• **Available data**
----------------
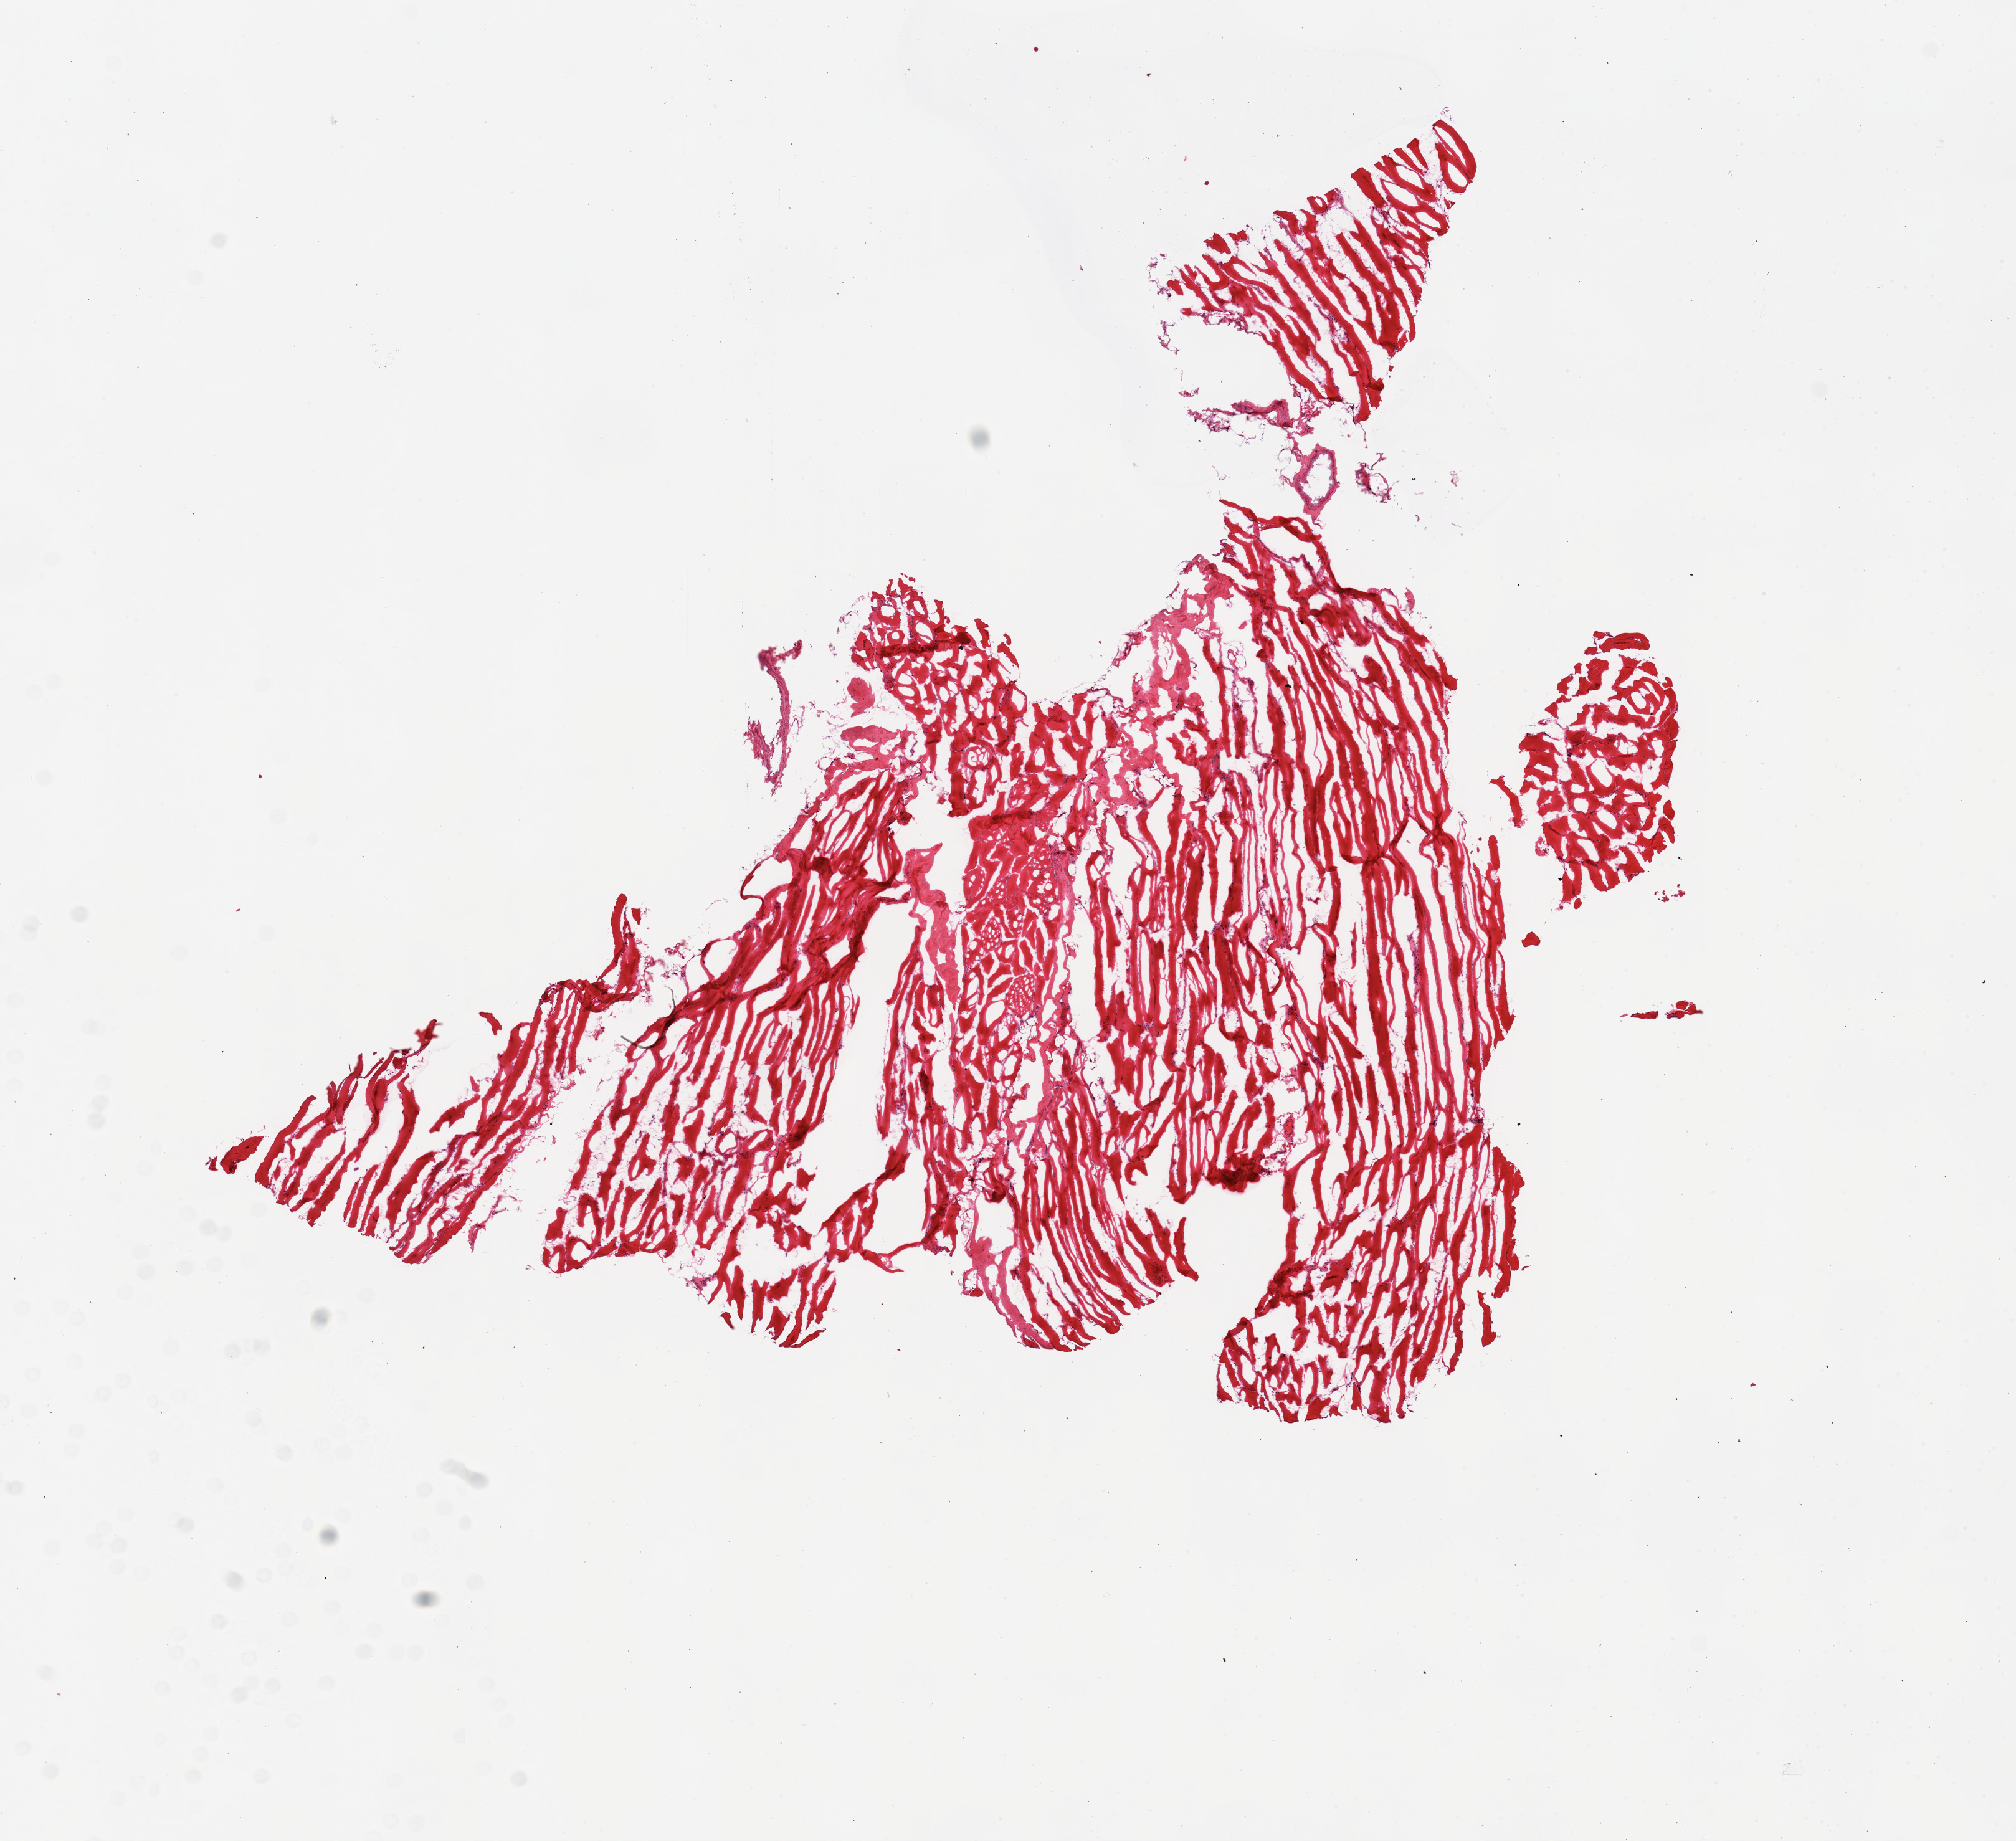
Digitized haematoxylin and eosin-stained section — whole scanned area (about 12.8 x 11.7 mm, acquisition: 20x scan) shown as a low-resolution overview. Frozen section. Target tissue: skeletal muscle. Tissue donor sample. Donor: male.
Reviewer comment on this tissue sample: 1 piece.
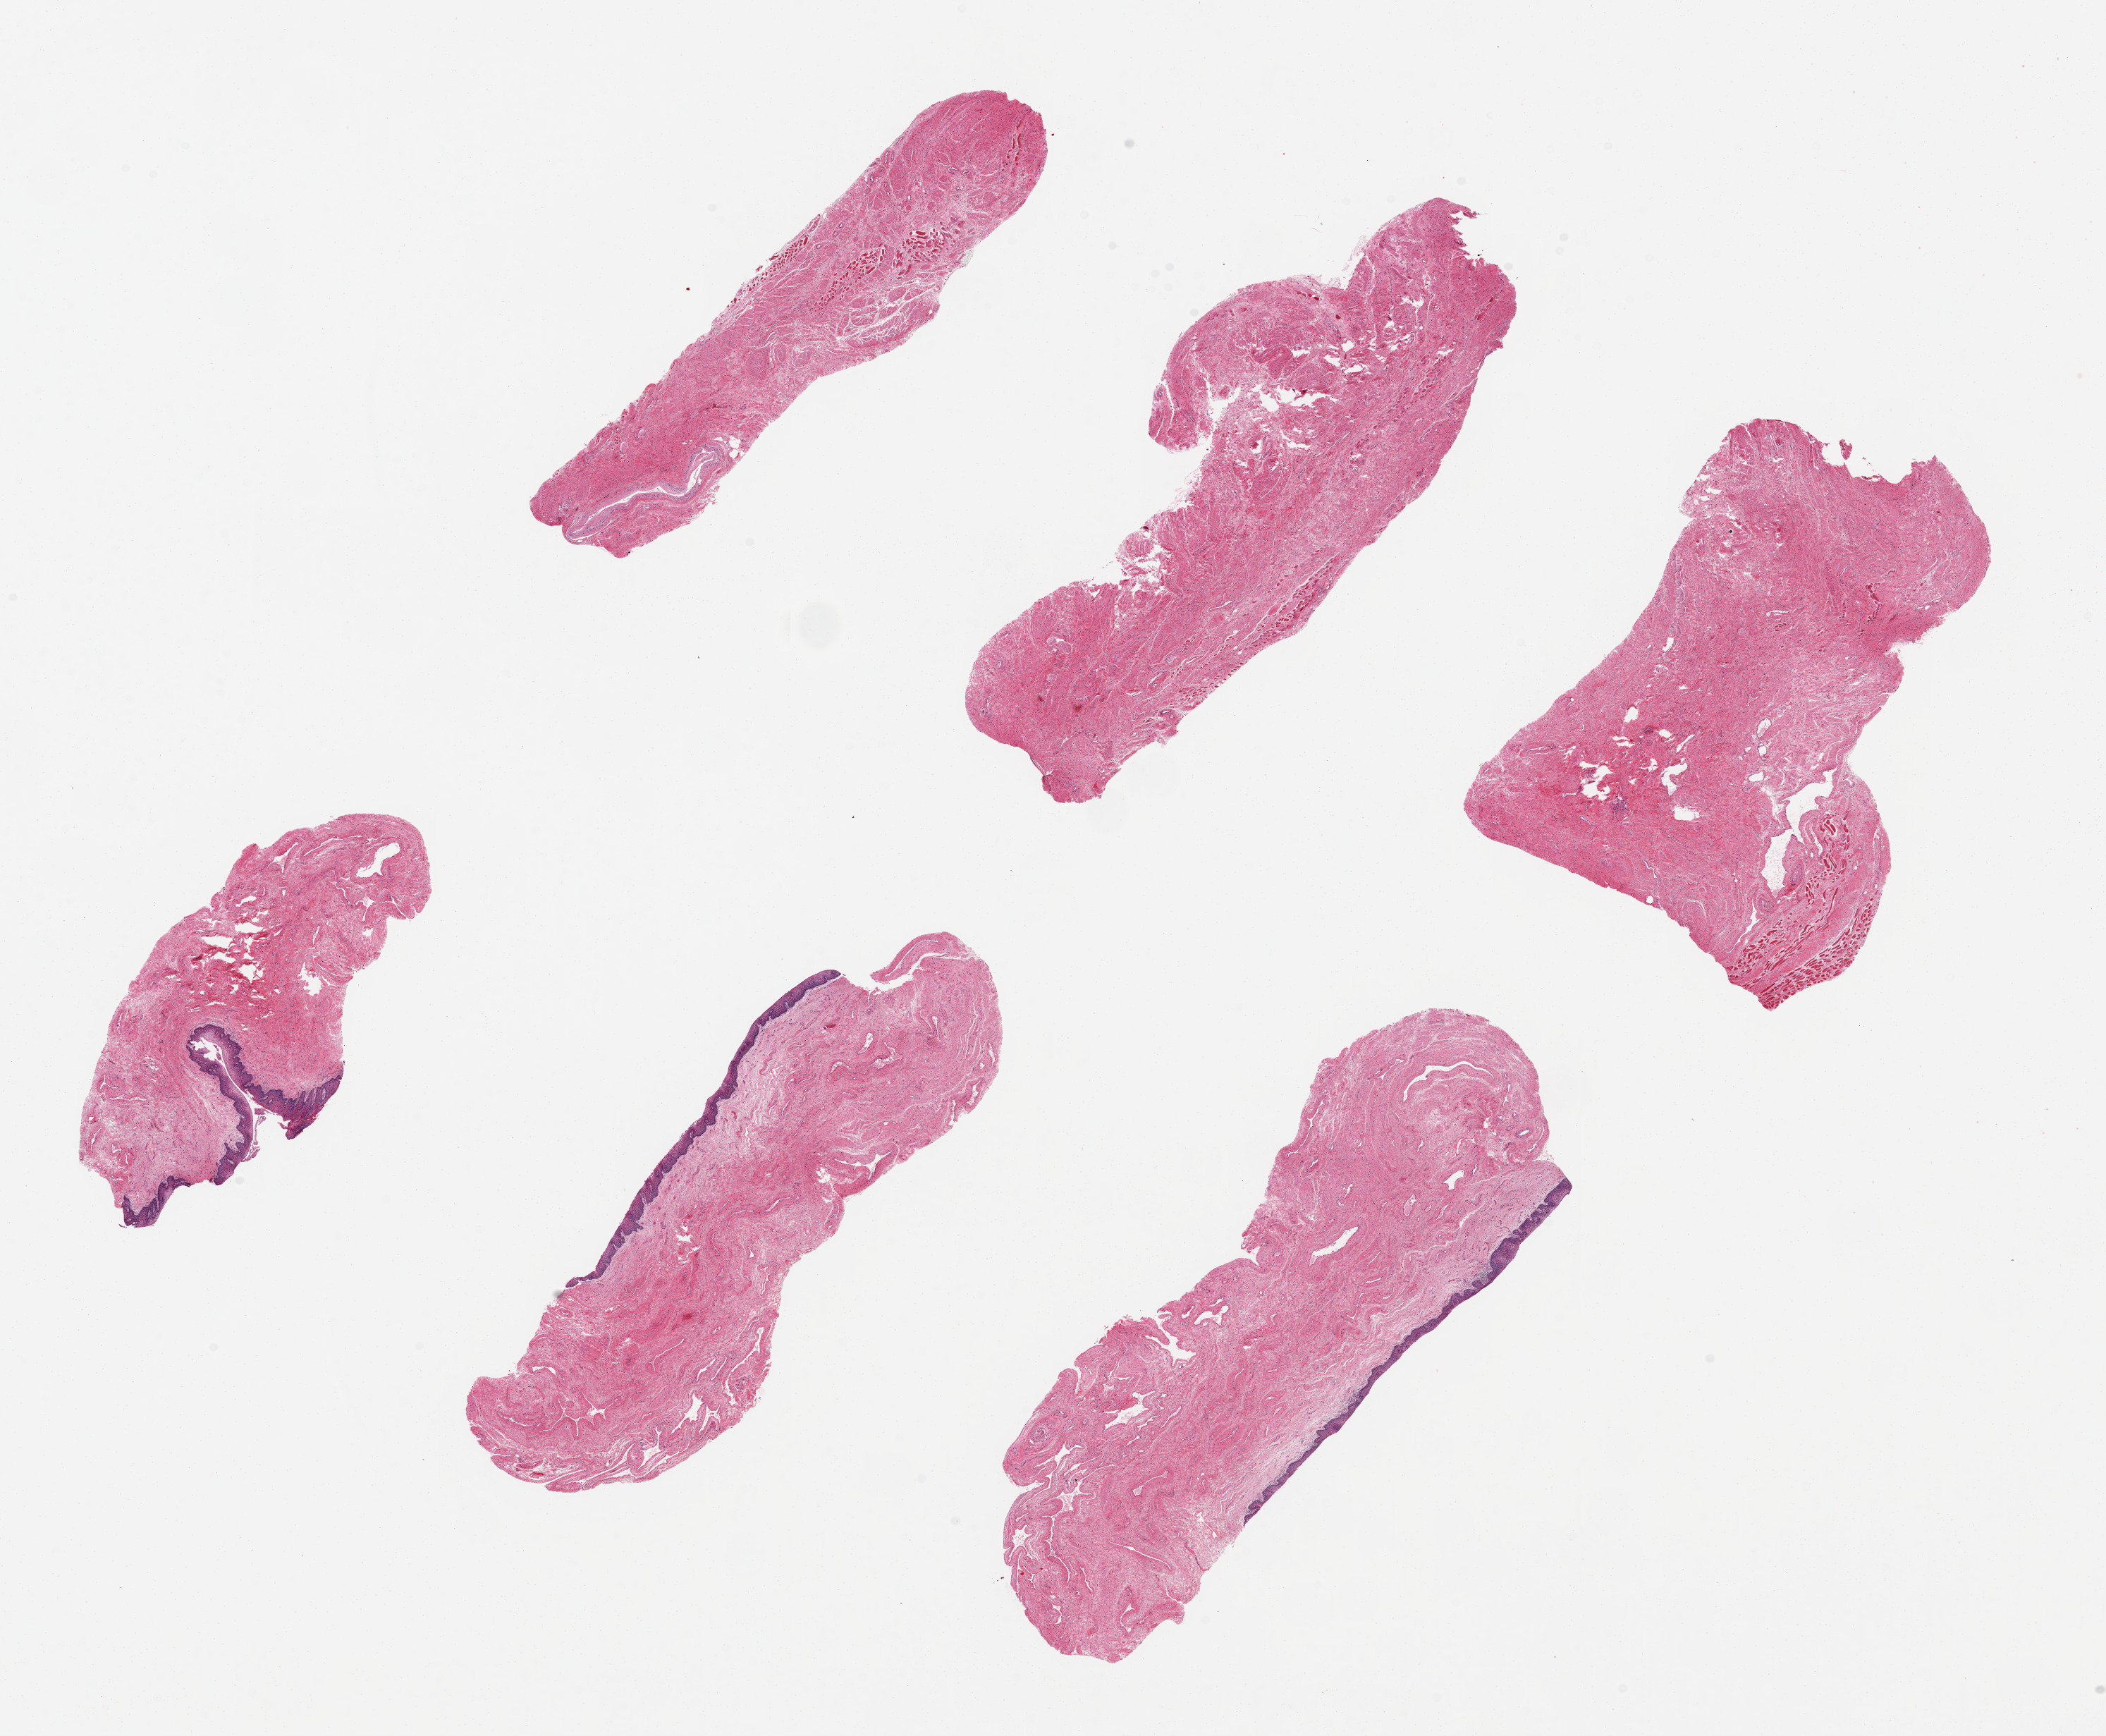
Digitized haematoxylin and eosin-stained section — whole scanned area (about 23.6 x 19.5 mm, acquisition: 20x scan) shown as a low-resolution overview. PAXgene-fixed paraffin-embedded (PFPE) section. Target tissue: vagina. Tissue donor sample. Donor: female.
- review note (as recorded): 6 pieces measuring up to 8x3 mm; well preserved squamous mucosa on 3 pieces; no mucosa on 3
----------------
• **Aim of the task**
Take from the listing every line in which the word "whole" appears.

• **Task result**
Digitized haematoxylin and eosin-stained section — whole scanned area (about 12.8 x 11.7 mm, acquisition: 20x scan) shown as a low-resolution overview. Frozen section. Target tissue: skeletal muscle. Tissue donor sample. Donor: male.
Digitized haematoxylin and eosin-stained section — whole scanned area (about 23.6 x 19.5 mm, acquisition: 20x scan) shown as a low-resolution overview. PAXgene-fixed paraffin-embedded (PFPE) section. Target tissue: vagina. Tissue donor sample. Donor: female.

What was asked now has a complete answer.